De plus, d’autres arguments viennent étayer l’idée que nous ne sommes pas trop nombreux. C’est le cas de l’économiste Ester Boserup qui a démontré qu’une hausse démographique exerçait une pression créatrice, ainsi plus de population signifie plus de “génies” donc plus d’innovations susceptibles de répondre aux enjeux environnementaux notamment. Les techno-optimistes sont ainsi d’accord pour dire que dans le modèle IPAT, une baisse du facteur T (i.e., les émissions de CO2) par les innovations permettrait de faire baisser I (i.e., l’impact environnemental) tout en conservant à leur niveau les facteurs A (niveau de vie) et P (niveau de population). De plus, une croissance démographique signifie aussi une croissance économique tout court avec l’extension des marchés et une hausse de la demande, c’est le cas en Inde et en Chine par exemple avec des classes moyennes désireuses d’accéder à la société de consommation. Plus de personnes c’est aussi plus de main d’œuvre, on pense ici à la fameuse phrase de Mao “Un homme c’est une bouche à nourrir mais c’est aussi surtout des bras”.

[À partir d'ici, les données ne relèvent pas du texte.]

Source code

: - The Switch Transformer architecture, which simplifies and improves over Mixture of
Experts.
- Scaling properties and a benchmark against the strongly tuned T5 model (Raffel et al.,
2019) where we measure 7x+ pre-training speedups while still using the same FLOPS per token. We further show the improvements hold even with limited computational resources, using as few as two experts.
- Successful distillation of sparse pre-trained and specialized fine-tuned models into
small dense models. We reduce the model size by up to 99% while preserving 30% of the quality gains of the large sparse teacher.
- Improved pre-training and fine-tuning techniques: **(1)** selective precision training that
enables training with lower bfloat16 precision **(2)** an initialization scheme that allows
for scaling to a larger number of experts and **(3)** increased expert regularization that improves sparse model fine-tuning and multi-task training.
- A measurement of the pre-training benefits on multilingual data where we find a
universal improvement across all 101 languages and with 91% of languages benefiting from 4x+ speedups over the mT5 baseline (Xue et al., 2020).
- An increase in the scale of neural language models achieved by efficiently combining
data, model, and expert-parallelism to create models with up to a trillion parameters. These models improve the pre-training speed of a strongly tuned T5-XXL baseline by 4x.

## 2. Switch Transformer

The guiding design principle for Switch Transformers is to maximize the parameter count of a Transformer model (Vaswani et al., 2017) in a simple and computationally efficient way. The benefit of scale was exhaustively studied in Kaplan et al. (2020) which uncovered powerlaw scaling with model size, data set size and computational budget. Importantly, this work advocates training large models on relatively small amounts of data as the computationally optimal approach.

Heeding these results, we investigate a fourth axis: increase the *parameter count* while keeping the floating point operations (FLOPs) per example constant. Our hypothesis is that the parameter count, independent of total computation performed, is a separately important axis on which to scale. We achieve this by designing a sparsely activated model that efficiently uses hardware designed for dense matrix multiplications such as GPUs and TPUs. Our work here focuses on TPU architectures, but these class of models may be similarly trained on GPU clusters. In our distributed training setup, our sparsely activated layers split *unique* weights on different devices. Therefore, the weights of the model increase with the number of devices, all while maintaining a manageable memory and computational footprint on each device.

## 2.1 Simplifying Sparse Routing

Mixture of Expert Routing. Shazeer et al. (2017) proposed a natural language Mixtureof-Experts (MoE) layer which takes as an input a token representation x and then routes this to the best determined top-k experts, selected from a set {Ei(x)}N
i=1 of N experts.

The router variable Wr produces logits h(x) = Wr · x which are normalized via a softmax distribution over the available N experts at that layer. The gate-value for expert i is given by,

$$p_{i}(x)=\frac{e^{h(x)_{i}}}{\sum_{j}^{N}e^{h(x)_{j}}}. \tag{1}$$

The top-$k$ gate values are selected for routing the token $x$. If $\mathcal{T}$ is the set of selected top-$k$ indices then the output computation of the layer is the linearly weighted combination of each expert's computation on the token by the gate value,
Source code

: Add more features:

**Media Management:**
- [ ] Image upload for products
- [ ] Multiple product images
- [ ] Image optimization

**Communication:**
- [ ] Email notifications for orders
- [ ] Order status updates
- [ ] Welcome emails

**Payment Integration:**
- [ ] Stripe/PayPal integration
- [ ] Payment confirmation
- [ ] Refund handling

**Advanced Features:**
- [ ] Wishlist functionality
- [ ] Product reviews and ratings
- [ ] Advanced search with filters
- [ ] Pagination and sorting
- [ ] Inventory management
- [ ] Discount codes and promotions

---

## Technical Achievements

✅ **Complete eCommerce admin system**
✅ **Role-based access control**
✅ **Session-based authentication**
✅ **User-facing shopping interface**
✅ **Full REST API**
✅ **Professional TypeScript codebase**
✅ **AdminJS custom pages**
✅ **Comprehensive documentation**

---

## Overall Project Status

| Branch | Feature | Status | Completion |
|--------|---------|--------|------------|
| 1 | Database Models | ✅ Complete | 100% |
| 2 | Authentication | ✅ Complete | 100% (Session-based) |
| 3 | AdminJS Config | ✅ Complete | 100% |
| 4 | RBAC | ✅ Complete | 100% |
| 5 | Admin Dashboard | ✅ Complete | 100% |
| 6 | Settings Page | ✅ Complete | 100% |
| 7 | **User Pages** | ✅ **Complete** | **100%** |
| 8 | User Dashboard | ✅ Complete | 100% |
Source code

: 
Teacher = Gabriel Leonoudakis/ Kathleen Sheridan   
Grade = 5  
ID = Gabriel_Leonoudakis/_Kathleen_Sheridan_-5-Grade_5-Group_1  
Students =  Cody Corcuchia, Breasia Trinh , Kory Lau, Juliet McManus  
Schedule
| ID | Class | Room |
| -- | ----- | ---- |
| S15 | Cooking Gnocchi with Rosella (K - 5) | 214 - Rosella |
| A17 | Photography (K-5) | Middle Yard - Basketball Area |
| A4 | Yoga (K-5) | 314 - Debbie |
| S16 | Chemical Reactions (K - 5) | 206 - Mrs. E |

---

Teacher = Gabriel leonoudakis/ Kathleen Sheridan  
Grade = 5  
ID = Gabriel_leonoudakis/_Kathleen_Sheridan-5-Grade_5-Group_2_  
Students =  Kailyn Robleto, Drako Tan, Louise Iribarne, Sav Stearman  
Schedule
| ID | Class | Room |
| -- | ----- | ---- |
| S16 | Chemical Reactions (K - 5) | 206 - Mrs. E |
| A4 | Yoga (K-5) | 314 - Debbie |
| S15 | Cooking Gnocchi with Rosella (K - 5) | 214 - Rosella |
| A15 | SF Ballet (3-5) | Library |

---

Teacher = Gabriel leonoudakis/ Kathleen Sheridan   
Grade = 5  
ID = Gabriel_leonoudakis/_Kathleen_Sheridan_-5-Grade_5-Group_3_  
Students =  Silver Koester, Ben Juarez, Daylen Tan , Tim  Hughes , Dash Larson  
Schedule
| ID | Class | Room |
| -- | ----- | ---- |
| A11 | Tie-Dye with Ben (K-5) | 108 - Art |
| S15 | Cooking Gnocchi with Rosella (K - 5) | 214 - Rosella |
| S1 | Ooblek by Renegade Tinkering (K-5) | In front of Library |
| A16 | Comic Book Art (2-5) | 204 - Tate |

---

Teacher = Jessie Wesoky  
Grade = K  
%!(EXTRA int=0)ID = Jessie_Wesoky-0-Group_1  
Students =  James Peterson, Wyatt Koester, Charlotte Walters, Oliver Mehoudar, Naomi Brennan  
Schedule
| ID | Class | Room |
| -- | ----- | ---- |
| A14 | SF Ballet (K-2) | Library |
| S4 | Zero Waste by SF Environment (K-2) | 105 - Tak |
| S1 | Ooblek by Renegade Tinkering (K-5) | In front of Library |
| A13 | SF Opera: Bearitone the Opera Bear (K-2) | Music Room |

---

Le problème du vieillissement peut lui aussi être nuancé. D’une part, la population mondiale tend à se rajeunir grâce en grande partie à la croissance démographique africaine qui vient largement compenser le vieillissement des populations des pays développés dans le contexte d’une économie globalisée. D’autre part, ce serait se tromper que de dire que les personnes âgées sont inactives économiquement parlant. En effet, de nombreuses études ont montrés que les générations les plus vielles appréhendaient de mieux en mieux le progrès technologique. De plus, les personnes âgées sont aussi indirectement responsables des perspectives de croissance future. En effet, le concept de “silver economy” tend à se développer de plus en plus. Les personnes âgées requièrent des biens et services adaptés, il y a donc une demande forte, ce qui pousse en définitive les entreprises à y répondre et à employer de la main d’œuvre pour produire. Enfin, le vieillissement de la population est aussi indirectement responsable de l’accélération de la robotisation et de l’algorithmisation dans les pays développés afin de combler le déficit de main d’œuvre. Cela a donc un impact positif sur la croissance économique. 

Conclusion

Pour conclure, il est assez difficile d’apporter une réponse simple à un problème si complexe. La démographie dépend d’énormément de facteurs et de caractéristiques propres aux pays. De plus, la question reste encore aujourd’hui assez taboue, elle n’est presque pas abordée par les décideurs, tout simplement parce qu’il est compliqué de venir dire aux nouvelles générations (et donc aux nouveaux électeurs) qu’ils ne pourront peut-être pas avoir d’enfants et construire une famille à l’avenir pour préserver notre planète. Ce sujet autour de la démographie a au moins le mérite de mettre en lumière la complexité de la notion de bien commun. Pour conclure, nous pourrions donc dire comme Alfred Sauvy que “chaque pays doit trouver son optimum de population” et qu’il est difficile d’apporter une réponse universelle à la question sommes-nous trop nombreux.